UNE HISTOIRE DU BUND

Paul Giniewski

Le Bund a été fondé en 1897, l'année même où se réunit le premier Congrès sioniste de Bâle. Pendant des décennies, ce premier parti ouvrier socialiste juif fut unique en son genre, joua le rôle d'un quasi-Etat, sur les plans culturel et social en Europe de l'Est, et pendant des décennies ses effectifs ont été beaucoup plus nombreux que ceux du mouvement sioniste. Aujourd'hui, écrit Henri Minczeles dans l'épilogue de son Histoire générale du Bund (8), "il n'y a plus de Bund sous une forme réellement structurée", il subsiste "encore quelques bundistes ici et là (...) des petits-enfants des pères fondateurs ou quelques responsables communautaires socialistes juifs aux Etats-Unis, au Canada, en Amérique, en France, en Israël en Australie, qui tenteront de perpétuer une vielle tradition nationaliste dans un sens bien plus culturel que politique".

Henri Minczeles relate le siècle d'existence, d'apogée et de déclin final du Bund, depuis sa préhistoire enracinée dans la misère économique et humaine des masses juives de Russie et de Pologne, qui y réagissaient par la création d'associations d'entraide, de bienfaisance puis de partis de travailleurs juifs, jusqu'à leur brutale suppression par les communistes, enfin leur destruction finale dans la Shoah. Grâce au Bund, les juifs ont même, à certains moments, jouit d'une représentation politique autonome dans les instances représentatives et les structures des Etats polonais et russe.

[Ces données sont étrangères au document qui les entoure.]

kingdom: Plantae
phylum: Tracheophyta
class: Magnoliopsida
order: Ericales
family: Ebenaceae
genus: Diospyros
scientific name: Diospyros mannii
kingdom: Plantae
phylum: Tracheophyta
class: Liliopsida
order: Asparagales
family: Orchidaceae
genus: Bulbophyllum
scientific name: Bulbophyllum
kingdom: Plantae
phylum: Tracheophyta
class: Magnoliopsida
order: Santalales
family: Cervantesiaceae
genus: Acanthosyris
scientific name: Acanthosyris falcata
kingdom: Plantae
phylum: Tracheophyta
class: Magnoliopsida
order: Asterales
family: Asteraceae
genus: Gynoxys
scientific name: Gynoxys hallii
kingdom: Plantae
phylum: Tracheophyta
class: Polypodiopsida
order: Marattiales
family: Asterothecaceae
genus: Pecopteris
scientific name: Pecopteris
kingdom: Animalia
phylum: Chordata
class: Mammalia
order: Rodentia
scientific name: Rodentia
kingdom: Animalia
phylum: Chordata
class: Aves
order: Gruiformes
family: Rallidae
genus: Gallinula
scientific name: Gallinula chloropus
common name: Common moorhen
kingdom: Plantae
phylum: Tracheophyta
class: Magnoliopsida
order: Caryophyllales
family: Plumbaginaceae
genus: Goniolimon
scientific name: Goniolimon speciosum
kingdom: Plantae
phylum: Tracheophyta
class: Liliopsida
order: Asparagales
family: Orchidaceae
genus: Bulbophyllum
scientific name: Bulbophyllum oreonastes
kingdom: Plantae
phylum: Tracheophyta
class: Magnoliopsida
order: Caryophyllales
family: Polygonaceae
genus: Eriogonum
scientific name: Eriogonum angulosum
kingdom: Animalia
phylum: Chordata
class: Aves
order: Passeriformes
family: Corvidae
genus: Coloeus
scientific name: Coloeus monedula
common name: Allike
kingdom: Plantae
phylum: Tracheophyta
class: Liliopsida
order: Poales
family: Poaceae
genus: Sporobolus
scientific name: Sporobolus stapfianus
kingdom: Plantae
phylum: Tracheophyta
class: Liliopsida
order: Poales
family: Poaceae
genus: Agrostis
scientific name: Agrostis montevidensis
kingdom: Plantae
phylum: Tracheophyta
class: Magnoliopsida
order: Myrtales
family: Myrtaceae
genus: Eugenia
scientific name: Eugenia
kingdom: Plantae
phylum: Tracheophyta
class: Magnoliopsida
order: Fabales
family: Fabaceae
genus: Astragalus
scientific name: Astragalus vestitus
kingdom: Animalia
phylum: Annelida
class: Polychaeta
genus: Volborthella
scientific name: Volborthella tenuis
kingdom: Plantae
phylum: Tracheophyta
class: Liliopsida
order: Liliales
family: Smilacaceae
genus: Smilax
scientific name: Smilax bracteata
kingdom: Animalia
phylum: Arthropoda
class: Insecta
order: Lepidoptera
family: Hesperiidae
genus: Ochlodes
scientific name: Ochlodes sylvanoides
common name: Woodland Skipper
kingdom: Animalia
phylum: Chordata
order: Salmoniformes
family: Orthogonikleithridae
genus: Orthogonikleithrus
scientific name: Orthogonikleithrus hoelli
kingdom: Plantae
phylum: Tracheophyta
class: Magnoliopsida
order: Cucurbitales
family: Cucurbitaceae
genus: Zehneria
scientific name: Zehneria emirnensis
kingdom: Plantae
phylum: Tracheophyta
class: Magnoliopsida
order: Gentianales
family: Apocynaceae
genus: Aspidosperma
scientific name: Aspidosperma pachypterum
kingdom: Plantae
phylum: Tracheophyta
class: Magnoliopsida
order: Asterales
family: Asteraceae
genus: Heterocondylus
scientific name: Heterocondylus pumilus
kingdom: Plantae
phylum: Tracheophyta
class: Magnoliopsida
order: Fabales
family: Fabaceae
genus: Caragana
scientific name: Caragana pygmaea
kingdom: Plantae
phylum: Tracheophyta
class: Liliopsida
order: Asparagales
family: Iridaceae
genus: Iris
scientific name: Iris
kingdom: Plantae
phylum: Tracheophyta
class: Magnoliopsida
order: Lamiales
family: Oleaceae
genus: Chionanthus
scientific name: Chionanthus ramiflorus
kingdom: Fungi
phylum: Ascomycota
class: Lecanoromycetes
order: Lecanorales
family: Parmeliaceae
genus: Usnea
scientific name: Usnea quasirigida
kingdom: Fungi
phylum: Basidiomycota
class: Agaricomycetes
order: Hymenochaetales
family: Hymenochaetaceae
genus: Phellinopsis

Mais si l'on ne peut, aujourd'hui, parler du Bund qu'au passé, l'auteur pense que son projet d'émancipation du prolétariat juif "à un moment où le prolétariat existait réellement, son internationalisme militant, à un moment où l'internationalisme existait, ne saurait être nié. Si les événements n'ont pas répondu aux espoirs de dizaines et de dizaines de milliers de militants juifs, le combat des masses populaires juives peut à bon droit être cité en exemple pour les jeunes générations et peut être un exemple à suivre".

Un exemple, sans doute. Mais une réalité évanouie. On a écrit que "Le yiddish fut la sève" de mouvement culturel du Bund. La disparition, faute de lecteurs et d'auteurs, des journaux de langue yiddish, indique, qu'on y soit indifférent ou qu'on soit traumatisé, l'éloquent dessèchement des cette sève.